Возможно, подробность ее рассказа заставила меня поверить не только в правдивость событий, но и в существование того места, которое она искала. Я чувствовал, что обязан больше узнать об этой истории.

На следующее утро я снова навестил Дордже Вангмо и спросил, знает ли она еще кого-нибудь, кто пытался попасть в беюл вместе с Тулшуком Лингпой. Она назвала мне двоих людей, те рассказали о еще нескольких, так в поисках участников того путешествия я побывал в деревнях, монастырях и горных ретритах от Дарджилинга и Сиккима в восточных Гималаях до западных Гималаев и Непала. Мне удалось встретиться с большинством доживших до наших дней участников той экспедиции, все они были уже глубокими стариками. Кроме того, я познакомился с членами семьи Тулшука Лингпы. Эти удивительные люди, когда-то без колебаний оставившие все, что у них было, чтобы последовать за своей мечтой, проявили участие и уделили мне время, чтобы рассказать о событиях, ставших для многих из них самым невероятным приключением в жизни.

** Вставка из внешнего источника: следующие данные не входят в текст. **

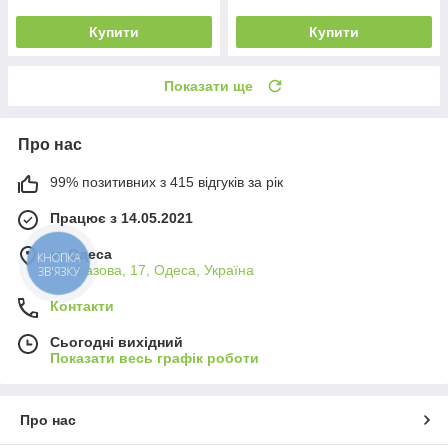
Купити
Купити
Показати ще
Про нас
99% позитивних з 415 відгуків за рік
Працює з 14.05.2021
м. Одеса
КНОПКА
вул.Базова, 17, Одеса, Україна
ЗВ'ЯЗКУ
Контакти
Сьогодні вихідний
Показати весь графік роботи
Про нас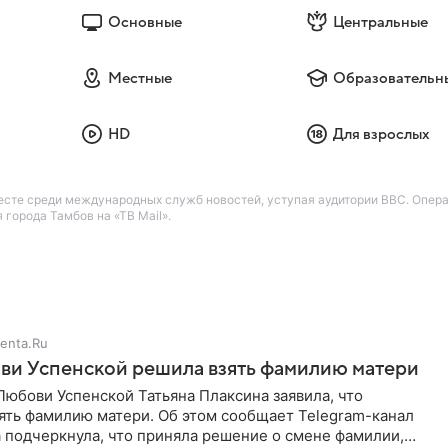
Основные
Центральные
Местные
Образовательн
HD
Для взрослых
есте среди международных служб новостей, уступая аудитории BBC. Опер
города Тамбов на «ТВ Mail».
enta.Ru
ви Успенской решила взять фамилию матери
юбови Успенской Татьяна Плаксина заявила, что
ять фамилию матери. Об этом сообщает Telegram-канал
а подчеркнула, что приняла решение о смене фамилии,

Моим наиболее ценным собеседником стал единственный сын Тулшука Лингпы Кунсанг. С его помощью мне удалось сплести воедино историю самого Тулшука Лингпы и его фантастической экспедиции. Кунсангу было восемнадцать лет, когда его отец отправился в беюл, поэтому от него я мог из первых уст узнать то, что другие пересказывали с чужих слов. К тому же отец сам рассказывал Кунсангу историю своей юности.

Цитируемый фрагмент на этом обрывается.